One day the ranch owner called and suggested I “go along” on a “calf tagging" expedition. The new crop of young cattle had just been born, and in preparation for eventually selling off these cattle so the land can be returned to a more natural state, all the young calves would need to be tagged. This of course is something which I knew only enough about to be pretty sure I don’t want to be involved, but what the hell, I grabbed a pair of gloves and met Paul out in the field. Paul smiled heartily as I told him that Carol suggested I “watch” them tag some calves. “Watch!” he laughed, “ain’t no such thing as watching!”.
This turned out to be true, and I soon found myself knee deep in mud and cow shit and watching in amusement as grown men tried to throw ropes around the necks of the baby calves.
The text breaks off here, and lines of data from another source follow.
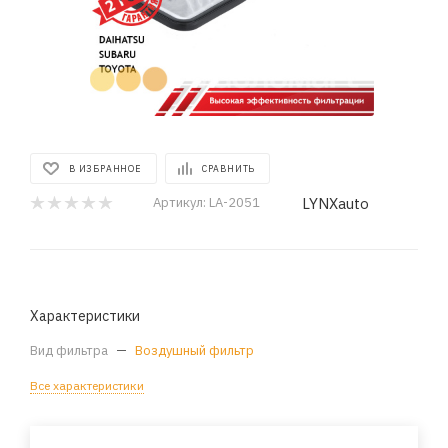
В ИЗБРАННОЕ
СРАВНИТЬ
LYNXauto
Артикул:
LA-2051
Характеристики
Вид фильтра
—
Воздушный фильтр
Все характеристики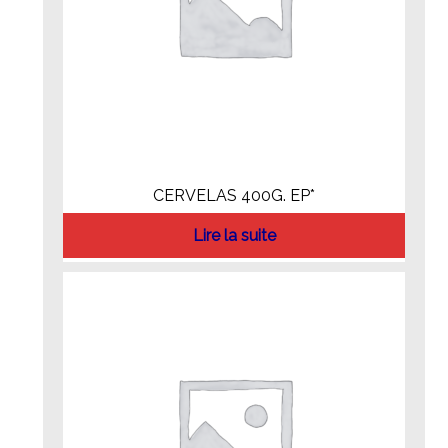
CERVELAS 400G. EP*
Lire la suite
Much like archery, I didn’t have a lot of experience at calf roping, so I quickly decided that I would just grab one of the suckers. I was almost instantly successful, and in one of those “be careful what you wish for” moments soon found myself with a “small” calf that probably weighed a hundred pounds and was at least as strong as I was nestled in my arms. Needless to say, the calf was not overly happy about this, and I quickly found out that his thousand pound mama wasn’t either. Snorting and bellowing at me to let go of her calf, I found out that the best defense against an angry cow is a cowboy hat. Unfortunately I had left my cowboy hat, along with my cowboy boots and chaps back where I never owned them, and was grateful when Paul came to my rescue and chased mom off. We got that first calf tagged in short order and emboldened with my success, I soon grabbed another and another. While the Texans were having little success with their ropes, when all was said and done, three out of the four calves we were able to tag that day succumbed to my clumsy but successful technique. Final score JB 3….Cowboys 1!
On the other hand, one of the things I did enjoy was riding a horse, and whenever possible I tried to tag along on the morning horseback ride. These weren’t just horses, these were Paso Finos, and a more enjoyable, easy gait ride cannot be had. The 650 acres held a load of visual treasures in the early morning light, and I never grew tired of seeing the oaks or the cedars, the ponds and the turtles, or the other farm animals out for their morning stroll.